Die Parallelen zu einem weltbekannten Märchen sind wohl nicht zufällig: „Wer ist die Schönste im ganzen Land?“ pflegte Schneewittchens böse Stiefmutter ihren Spiegel zu fragen, und um Schönheit geht es auch bei dem Spiegel, den H&M in seinem Flagship Store am New Yorker Times Square aufgestellt hat. Wie der Spiegel im Märchen kann auch der Spiegel in New York sehen, hören und sprechen. Anders als sein märchenhafter Vorgänger fällt er aber kein Urteil darüber, wer die Schönste im Land ist – wir wissen ja, wozu das führte – sondern gibt den Betrachtern und Betrachterinnen Tipps für passende Outfits.

Wer von dem Vorschlag des sprechenden Spiegels halbwegs überzeugt ist, scannt dann mit seinem Smartphone einen QR-Code. Will er oder sie sich nicht gleich im Laden entscheiden, lassen sich die Kleidungsstücke so auch noch später komfortabel online ordern. Wer das Angebot nutzt, bekommt zur Belohnung einen Rabatt von zehn Prozent.

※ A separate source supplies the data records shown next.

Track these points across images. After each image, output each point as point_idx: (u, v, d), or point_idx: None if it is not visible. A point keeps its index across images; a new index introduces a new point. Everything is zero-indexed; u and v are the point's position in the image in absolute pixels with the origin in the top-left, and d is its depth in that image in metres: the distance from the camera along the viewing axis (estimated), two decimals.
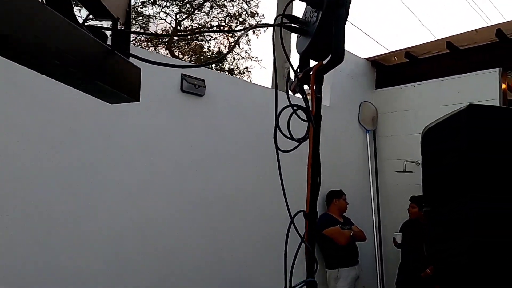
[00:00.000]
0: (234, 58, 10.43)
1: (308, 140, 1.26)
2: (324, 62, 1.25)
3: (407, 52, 4.78)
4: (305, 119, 1.26)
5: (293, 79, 1.28)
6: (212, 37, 10.95)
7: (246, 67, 9.94)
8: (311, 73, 1.19)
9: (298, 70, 1.26)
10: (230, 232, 3.30)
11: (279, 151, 1.30)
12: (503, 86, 4.05)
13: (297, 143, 1.27)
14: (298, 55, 1.32)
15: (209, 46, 11.36)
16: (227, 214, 3.29)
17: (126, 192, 2.74)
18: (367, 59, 5.02)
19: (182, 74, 3.09)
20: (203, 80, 3.20)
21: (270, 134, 3.76)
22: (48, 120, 2.44)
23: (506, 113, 1.60)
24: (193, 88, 3.14)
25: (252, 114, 3.59)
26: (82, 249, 2.48)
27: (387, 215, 4.61)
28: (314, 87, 1.13)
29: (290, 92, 1.38)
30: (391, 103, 4.85)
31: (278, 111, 1.27)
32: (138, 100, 0.76)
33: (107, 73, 0.63)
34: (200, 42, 11.02)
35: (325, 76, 4.35)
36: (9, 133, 2.30)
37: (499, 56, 4.09)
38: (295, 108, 1.26)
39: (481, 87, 4.08)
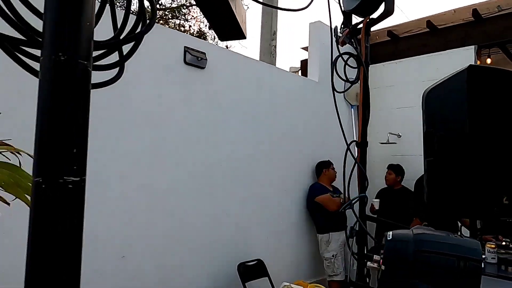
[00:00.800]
0: (214, 37, 10.41)
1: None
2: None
3: (389, 31, 5.04)
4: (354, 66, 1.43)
5: (340, 35, 1.46)
6: (193, 16, 10.86)
7: (226, 46, 9.95)
8: (361, 26, 1.36)
9: (342, 26, 1.43)
10: (229, 197, 3.47)
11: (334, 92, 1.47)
12: (478, 62, 4.38)
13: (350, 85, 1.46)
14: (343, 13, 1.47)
15: (190, 25, 11.26)
16: (226, 180, 3.45)
17: (134, 159, 2.84)
18: None
19: (185, 47, 3.19)
20: (204, 53, 3.31)
21: (266, 106, 3.92)
22: None
23: (506, 74, 1.75)
24: (195, 60, 3.24)
25: (250, 87, 3.74)
26: (93, 213, 2.58)
27: (370, 184, 4.91)
28: (364, 38, 1.30)
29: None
30: (373, 80, 5.09)
31: (334, 59, 1.43)
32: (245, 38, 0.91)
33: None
34: (179, 21, 10.91)
35: (313, 52, 4.58)
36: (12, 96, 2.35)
37: (475, 34, 4.41)
38: (347, 56, 1.43)
39: (458, 64, 4.36)
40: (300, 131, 4.30)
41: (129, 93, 2.83)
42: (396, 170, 4.35)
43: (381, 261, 1.21)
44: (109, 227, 2.66)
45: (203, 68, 3.31)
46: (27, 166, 0.67)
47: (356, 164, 1.49)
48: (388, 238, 1.17)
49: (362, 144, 1.50)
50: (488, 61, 5.11)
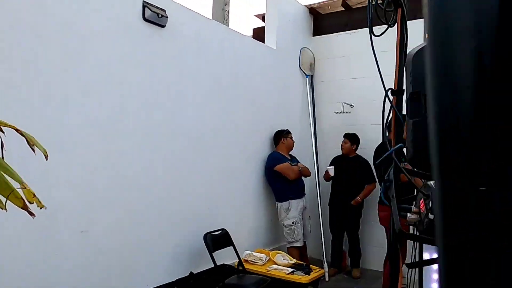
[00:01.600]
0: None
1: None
2: None
3: (343, 1, 5.06)
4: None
5: None
6: None
7: None
8: None
9: None
10: (193, 166, 3.32)
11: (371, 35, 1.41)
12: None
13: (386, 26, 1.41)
14: None
15: None
16: (189, 149, 3.29)
17: (96, 124, 2.57)
18: (306, 6, 5.19)
19: (144, 2, 2.89)
20: (164, 10, 3.04)
21: (229, 72, 3.76)
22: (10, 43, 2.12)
23: None
24: (155, 17, 2.96)
25: (213, 51, 3.54)
26: (54, 182, 2.30)
27: (323, 152, 5.03)
28: None
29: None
30: (327, 50, 5.15)
31: None
32: None
33: None
34: None
35: (271, 20, 4.43)
36: None
37: None
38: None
39: (411, 36, 4.56)
40: (261, 99, 4.22)
41: (86, 52, 2.51)
42: (352, 139, 4.48)
43: (423, 210, 1.18)
44: (68, 198, 2.39)
45: (163, 26, 3.04)
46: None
47: (393, 112, 1.46)
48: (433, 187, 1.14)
49: (398, 91, 1.45)
50: None
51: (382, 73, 4.77)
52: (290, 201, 4.04)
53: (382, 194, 1.43)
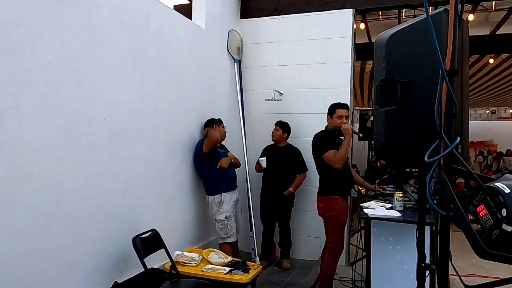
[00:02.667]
0: None
1: None
2: None
3: None
4: None
5: None
6: None
7: None
8: None
9: None
10: (113, 157, 2.82)
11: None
12: (355, 25, 4.62)
13: None
14: None
15: None
16: (108, 136, 2.78)
17: None
18: None
19: None
20: None
21: (153, 49, 3.29)
22: None
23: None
24: None
25: (136, 23, 3.04)
26: None
27: (252, 141, 4.82)
28: None
29: None
30: (256, 34, 4.92)
31: None
32: None
33: None
34: None
35: None
36: None
37: None
38: None
39: (337, 25, 4.55)
40: (189, 81, 3.82)
41: None
42: (283, 127, 4.33)
43: (487, 217, 0.97)
44: None
45: None
46: None
47: (445, 99, 1.14)
48: (507, 192, 0.93)
49: (451, 72, 1.14)
50: (362, 26, 5.49)
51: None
52: (222, 194, 3.74)
53: (429, 196, 1.16)
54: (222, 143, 4.04)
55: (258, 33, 4.90)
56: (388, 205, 2.65)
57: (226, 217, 3.71)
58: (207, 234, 4.14)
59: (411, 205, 2.68)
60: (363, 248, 3.23)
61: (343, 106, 3.54)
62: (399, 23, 5.67)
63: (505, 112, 18.22)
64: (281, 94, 4.62)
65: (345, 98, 4.41)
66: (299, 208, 4.51)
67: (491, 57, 7.50)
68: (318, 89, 4.56)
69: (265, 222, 4.37)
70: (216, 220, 3.74)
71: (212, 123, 3.92)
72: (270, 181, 4.31)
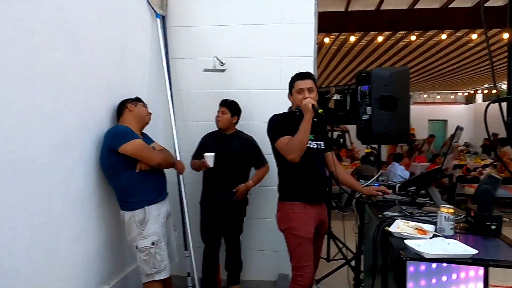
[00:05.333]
0: None
1: None
2: None
3: None
4: None
5: None
6: None
7: None
8: None
9: None
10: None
11: None
12: None
13: None
14: None
15: None
16: None
17: None
18: None
19: None
20: None
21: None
22: None
23: None
24: None
25: None
26: None
27: (184, 128, 3.57)
28: None
29: None
30: None
31: None
32: None
33: None
34: None
35: None
36: None
37: None
38: None
39: None
40: (91, 40, 2.43)
41: None
42: (232, 109, 3.17)
43: None
44: None
45: None
46: None
47: None
48: None
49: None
50: None
51: (260, 22, 3.35)
52: (146, 208, 2.46)
53: None
54: (144, 130, 2.75)
55: None
56: (427, 227, 1.64)
57: (153, 243, 2.45)
58: (123, 267, 2.84)
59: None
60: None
61: (303, 76, 2.52)
62: None
63: (419, 97, 19.16)
64: (222, 64, 3.42)
65: (308, 69, 3.38)
66: (250, 214, 3.40)
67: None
68: (272, 58, 3.45)
69: (207, 238, 3.19)
70: (137, 248, 2.46)
71: (126, 102, 2.61)
72: (215, 183, 3.13)
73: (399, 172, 6.68)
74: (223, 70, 3.33)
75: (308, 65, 3.37)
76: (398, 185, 1.83)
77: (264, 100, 3.43)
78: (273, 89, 3.40)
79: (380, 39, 6.90)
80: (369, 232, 2.24)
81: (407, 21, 5.81)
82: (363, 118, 3.14)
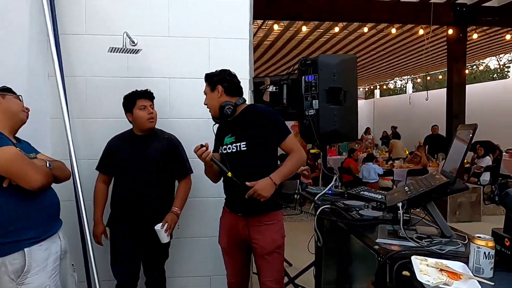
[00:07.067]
0: None
1: None
2: None
3: None
4: None
5: None
6: None
7: None
8: None
9: None
10: None
11: None
12: None
13: None
14: None
15: None
16: None
17: None
18: None
19: None
20: None
21: None
22: None
23: None
24: None
25: None
26: None
27: (83, 131, 2.71)
28: None
29: None
30: None
31: None
32: None
33: None
34: None
35: None
36: None
37: None
38: None
39: None
40: None
41: None
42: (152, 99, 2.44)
43: None
44: None
45: None
46: None
47: None
48: None
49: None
50: None
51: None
52: (26, 250, 1.65)
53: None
54: (19, 132, 1.89)
55: None
56: (456, 266, 1.16)
57: None
58: None
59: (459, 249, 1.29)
60: None
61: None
62: None
63: None
64: (134, 44, 2.64)
65: (242, 55, 2.81)
66: (177, 233, 2.71)
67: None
68: (198, 39, 2.78)
69: (119, 272, 2.42)
70: None
71: None
72: (128, 198, 2.38)
73: (378, 171, 6.77)
74: (135, 51, 2.56)
75: (243, 50, 2.79)
76: (400, 202, 1.36)
77: (188, 91, 2.76)
78: (199, 78, 2.71)
79: (304, 29, 6.61)
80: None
81: (331, 12, 5.58)
82: (309, 114, 2.68)
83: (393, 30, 6.59)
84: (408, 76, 17.65)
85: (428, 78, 15.94)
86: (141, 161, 2.35)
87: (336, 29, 6.58)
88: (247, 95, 2.74)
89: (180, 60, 2.76)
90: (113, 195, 2.46)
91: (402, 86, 24.43)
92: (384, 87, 18.53)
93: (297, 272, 3.33)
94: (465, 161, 6.92)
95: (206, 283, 2.86)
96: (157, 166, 2.37)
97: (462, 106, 6.05)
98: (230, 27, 2.79)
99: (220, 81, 2.19)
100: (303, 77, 2.69)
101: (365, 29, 6.53)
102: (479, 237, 1.18)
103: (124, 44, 2.46)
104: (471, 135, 1.32)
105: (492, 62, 23.47)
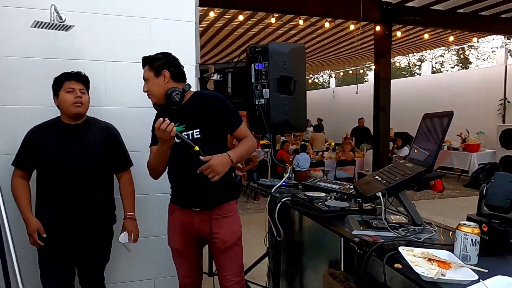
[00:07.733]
0: None
1: None
2: None
3: None
4: None
5: None
6: None
7: None
8: None
9: None
10: None
11: None
12: None
13: None
14: None
15: None
16: None
17: None
18: None
19: None
20: None
21: None
22: None
23: None
24: None
25: None
26: None
27: (9, 116, 2.31)
28: None
29: None
30: None
31: None
32: None
33: None
34: None
35: None
36: None
37: None
38: None
39: None
40: None
41: None
42: (88, 87, 2.13)
43: None
44: None
45: None
46: None
47: None
48: None
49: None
50: None
51: None
52: None
53: None
54: None
55: None
56: (443, 254, 1.13)
57: None
58: None
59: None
60: None
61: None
62: None
63: None
64: (62, 20, 2.29)
65: (188, 38, 2.60)
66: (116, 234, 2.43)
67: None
68: (138, 19, 2.51)
69: (51, 285, 2.11)
70: None
71: None
72: (61, 197, 2.06)
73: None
74: (66, 27, 2.21)
75: (189, 33, 2.59)
76: (380, 192, 1.31)
77: (125, 76, 2.49)
78: (138, 62, 2.44)
79: (241, 17, 6.48)
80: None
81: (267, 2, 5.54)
82: (259, 103, 2.58)
83: (326, 24, 6.76)
84: (329, 71, 18.50)
85: (350, 71, 16.86)
86: (79, 154, 2.05)
87: (272, 20, 6.56)
88: (194, 82, 2.56)
89: (119, 42, 2.47)
90: (37, 193, 2.12)
91: (324, 81, 25.64)
92: (310, 81, 19.19)
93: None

„H&M kann der Tesla der Mode werden.“
H&M-Chef Karl-Johan Persson

Ein ganz klein wenig appelliert der Spiegel, seinem Vorbild aus Grimms Märchen entsprechend, allerdings auch an die Eitelkeit. Eine zweite Funktion ermöglicht es, Selfies zu schießen, die dann in das Cover des H&M-Kundenmagazins eingebettet werden. Dieses individuelle Cover ist nach Angaben des Unternehmens ausschließlich für den Kunden bestimmt, kann über einen QR-Code auf das eigene Smartphone geladen werden, und wird anschließend wieder vom Server gelöscht. Nach Angaben von Visual Art haben 86 Prozent der Kunden, die ein Selfie geschossen haben, so einen QR-Code eingescannt, und jeder zehnte von ihnen hat anschließend den Newsletter von H&M abonniert.

Keine Mode-KI

Eine Art von KI verwendet der sprechende Spiegel für das Kundengespräch und die Gesichtserkennung. Bei der modischen Beratung spielt künstliche Intelligenz aber keine Rolle: Nachdem der Kunde seine Wahl zwischen den Kategorien „Modern Classics“, „Trend“ und „Casual“ getroffen hat, schlägt der Spiegel ein Outfit aus dieser Kategorie vor, das im Onlineshop gerade besonders beliebt ist. Letztlich bietet der Spiegel also klassisches Online-Marketing – wer bei Amazon eine Kategorie aufruft, bekommt ja ebenfalls als erstes die beliebtesten Produkte aus dieser Kategorie vorgeschlagen. H&M hat es mit dem sprechenden Spiegel aber immerhin geschafft, diese Funktion aus der Onlinewelt in das Ladenlokal, zumindest in das von New York, zu holen.

In Deutschland wird der sprechende Spiegel wohl vorerst nicht in die Läden kommen. Hierzulande hat H&M zum Ausbau seines Online-Geschäfts Ende Januar eine neue App präsentiert – anders als der sprechende Spiegel war deren Start allerdings eine gelinde Katastrophe: Der Login funktionierte vielfach nicht, die Kontendaten waren verschwunden oder durcheinander geraten, einzelne, von den Nutzern präferierte Zahlungsmethoden waren nicht mehr verfügbar, und, für viele am ärgerlichsten, die Preise der im Warenkorb abgelegten Artikel änderten sich immer wieder – teils bis zum Dreifachen des ursprünglich angezeigten Preises. Immer noch im Januar hatte H&M die Lage, und vor allem die App, wieder im Griff.

Übrigens: Was H&M bislang nur in New York wagt, hat Karstadt bereits vor einiger Zeit in zumindest ähnlicher Form nach Düsseldorf gebracht: Ein digitales, interaktives Schaufenster: Die Passanten, die darauf aufmerksam werden, haben die Möglichkeit, sich gleich vor Ort durch das Warenangebot des Kaufhauses zu klicken. Haben sie sich entschieden, ein Angebot zu kaufen, gehen sie entweder direkt ins Geschäft, oder sie übertragen einen Warenkorb per „Beam Basket“ auf das Smartphone – dazu scannen sie, ganz wie bei H&Ms sprechendem Spiegel, einen QR-Code, den ihnen das interaktive Schaufenster zeigt, und schließen den Kauf dann online ab. Bedeutender Unterschied: Bei Karstadt fällt die Zwiesprache weg – wer die irritierten Blicke scheut, die unweigerlich jeden treffen, der in aller Öffentlichkeit mit einer Maschine plaudert, wird das begrüßen.